Trailing by 6 1/2 points to 5 1/2 overnight, the US pulled level on 8 1/2 points after winning the morning foursomes 3-2.
Unbeaten in the three previous contests staged at Robert Trent Jones Golf Club, the US were unable to forge ahead in the afternoon as the sides shared the fourball encounters with two wins apiece and one half.
For the first time on their home soil, the Americans will not hold the upper hand going into today's last-day singles matches.
South Africa's Retief Goosen and Australia's Adam Scott put the first point of the afternoon on the board for the Internationals with a crushing 5 and 4 win over Scott Verplank and Justin Leonard.
However, Phil Mickelson and Chris DiMarco eclipsed that scoreline with a 6 and 5 triumph over Australian duo Peter Lonard and Nick O'Hern, preserving their unbeaten record last week after getting to eight under after 13 holes.
The winning team will be the first to 17 1/2 points.
In yesterday's most intriguing match-up, world No 1 Woods and Furyk recovered from 1 down with six to play in their fourball contest with Fiji's Vijay Singh and Australian Stuart Appleby before clinching the 16th and 18th for a 2 up victory.
Bothered by a sore back, Masters and British Open champion Woods relied on his partner to do most of the work as the pairing fought to stay in the match over the first 12 holes after three times trailing by a hole.
Woods, however, came up with the big shot when it was needed most, rolling in a 5m birdie putt at the par-four 16 to put the Americans ahead for the first time before they sealed the win at the last.

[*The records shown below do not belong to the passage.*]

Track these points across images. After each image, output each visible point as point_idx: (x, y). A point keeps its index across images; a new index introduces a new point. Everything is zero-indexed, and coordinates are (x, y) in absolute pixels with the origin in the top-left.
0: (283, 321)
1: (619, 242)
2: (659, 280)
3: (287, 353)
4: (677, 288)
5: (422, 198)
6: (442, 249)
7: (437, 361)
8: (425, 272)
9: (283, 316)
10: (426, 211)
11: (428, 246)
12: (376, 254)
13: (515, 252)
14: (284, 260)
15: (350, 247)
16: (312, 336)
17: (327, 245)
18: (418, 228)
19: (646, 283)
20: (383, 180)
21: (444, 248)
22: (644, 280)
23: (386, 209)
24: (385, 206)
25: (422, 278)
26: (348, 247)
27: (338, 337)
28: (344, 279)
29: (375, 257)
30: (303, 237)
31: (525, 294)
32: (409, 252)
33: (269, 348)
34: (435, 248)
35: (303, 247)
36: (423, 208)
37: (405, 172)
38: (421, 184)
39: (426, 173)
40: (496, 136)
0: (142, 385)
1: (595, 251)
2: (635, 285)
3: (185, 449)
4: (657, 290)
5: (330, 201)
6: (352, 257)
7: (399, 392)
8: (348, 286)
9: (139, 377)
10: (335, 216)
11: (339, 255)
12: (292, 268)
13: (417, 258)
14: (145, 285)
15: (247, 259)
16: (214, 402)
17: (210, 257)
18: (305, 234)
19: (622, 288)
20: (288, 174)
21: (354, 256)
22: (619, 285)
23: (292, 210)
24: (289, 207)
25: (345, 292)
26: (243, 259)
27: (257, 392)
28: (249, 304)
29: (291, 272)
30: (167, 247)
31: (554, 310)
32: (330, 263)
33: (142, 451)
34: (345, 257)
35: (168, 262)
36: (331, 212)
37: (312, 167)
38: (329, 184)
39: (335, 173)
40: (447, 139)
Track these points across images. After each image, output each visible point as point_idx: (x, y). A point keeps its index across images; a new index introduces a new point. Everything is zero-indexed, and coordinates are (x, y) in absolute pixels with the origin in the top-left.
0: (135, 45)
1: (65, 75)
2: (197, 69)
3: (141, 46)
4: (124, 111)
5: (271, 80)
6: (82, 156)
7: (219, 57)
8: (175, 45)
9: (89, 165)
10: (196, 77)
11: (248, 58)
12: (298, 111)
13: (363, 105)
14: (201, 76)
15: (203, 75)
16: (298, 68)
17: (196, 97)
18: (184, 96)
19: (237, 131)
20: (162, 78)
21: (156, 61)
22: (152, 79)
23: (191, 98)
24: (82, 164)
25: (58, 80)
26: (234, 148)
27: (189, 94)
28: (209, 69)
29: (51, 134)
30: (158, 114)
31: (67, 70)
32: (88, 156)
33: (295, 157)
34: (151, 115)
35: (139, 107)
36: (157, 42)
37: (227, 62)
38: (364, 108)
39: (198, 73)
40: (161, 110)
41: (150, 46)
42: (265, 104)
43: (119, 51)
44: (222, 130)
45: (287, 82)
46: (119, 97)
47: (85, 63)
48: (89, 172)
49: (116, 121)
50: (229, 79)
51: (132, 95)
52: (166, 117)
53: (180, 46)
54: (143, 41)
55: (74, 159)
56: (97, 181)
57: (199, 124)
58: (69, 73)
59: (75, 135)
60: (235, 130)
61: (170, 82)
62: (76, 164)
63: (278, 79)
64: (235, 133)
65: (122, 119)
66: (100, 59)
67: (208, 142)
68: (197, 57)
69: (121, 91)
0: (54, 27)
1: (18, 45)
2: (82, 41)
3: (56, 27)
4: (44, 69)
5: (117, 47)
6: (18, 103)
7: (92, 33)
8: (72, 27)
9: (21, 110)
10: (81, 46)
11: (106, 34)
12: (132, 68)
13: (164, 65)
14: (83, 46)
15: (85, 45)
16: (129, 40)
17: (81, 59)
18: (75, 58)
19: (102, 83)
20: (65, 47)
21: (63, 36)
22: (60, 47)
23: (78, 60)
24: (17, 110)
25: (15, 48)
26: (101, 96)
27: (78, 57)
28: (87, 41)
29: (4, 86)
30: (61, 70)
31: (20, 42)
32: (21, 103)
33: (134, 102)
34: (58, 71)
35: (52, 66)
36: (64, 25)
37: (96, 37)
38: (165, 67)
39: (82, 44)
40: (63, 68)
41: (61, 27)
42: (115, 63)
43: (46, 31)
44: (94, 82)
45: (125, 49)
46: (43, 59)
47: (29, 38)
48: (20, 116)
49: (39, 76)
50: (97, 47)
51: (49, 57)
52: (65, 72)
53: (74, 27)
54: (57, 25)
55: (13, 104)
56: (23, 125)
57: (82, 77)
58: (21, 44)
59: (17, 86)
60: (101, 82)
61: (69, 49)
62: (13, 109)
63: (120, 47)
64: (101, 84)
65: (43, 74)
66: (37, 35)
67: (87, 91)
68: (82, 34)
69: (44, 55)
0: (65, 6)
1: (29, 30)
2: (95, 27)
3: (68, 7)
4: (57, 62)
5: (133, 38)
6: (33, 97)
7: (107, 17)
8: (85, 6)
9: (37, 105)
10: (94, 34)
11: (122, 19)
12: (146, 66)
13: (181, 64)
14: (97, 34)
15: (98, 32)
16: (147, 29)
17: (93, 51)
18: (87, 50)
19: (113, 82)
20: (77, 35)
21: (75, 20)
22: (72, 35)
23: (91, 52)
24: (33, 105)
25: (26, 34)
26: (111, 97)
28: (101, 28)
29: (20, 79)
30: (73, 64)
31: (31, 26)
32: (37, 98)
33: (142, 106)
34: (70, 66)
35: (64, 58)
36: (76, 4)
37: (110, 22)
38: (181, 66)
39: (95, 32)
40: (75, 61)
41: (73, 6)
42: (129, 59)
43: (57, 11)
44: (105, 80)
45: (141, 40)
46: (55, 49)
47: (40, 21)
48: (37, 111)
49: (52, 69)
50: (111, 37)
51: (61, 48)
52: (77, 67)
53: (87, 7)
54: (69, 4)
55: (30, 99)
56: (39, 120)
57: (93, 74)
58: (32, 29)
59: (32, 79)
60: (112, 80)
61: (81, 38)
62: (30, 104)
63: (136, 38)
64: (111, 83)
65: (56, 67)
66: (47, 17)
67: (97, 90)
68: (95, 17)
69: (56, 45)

There was little to separate the game's two leading players, and Woods and Furyk halved the foursomes match when the 10-time major winner drained a clutch 1.5m putt at the 18th.
Australia's Mark Hensby and South African Tim Clark eased to a 5 and 3 win over Kenny Perry and Stewart Cink before four-time World Cup winners Davis Love and Fred Couples halved a close tussle with Argentina's Angel Cabrera and New Zealander Michael Campbell.
Couples had a chance to give the US the outright lead but missed his birdie attempt from 2.4m at the last.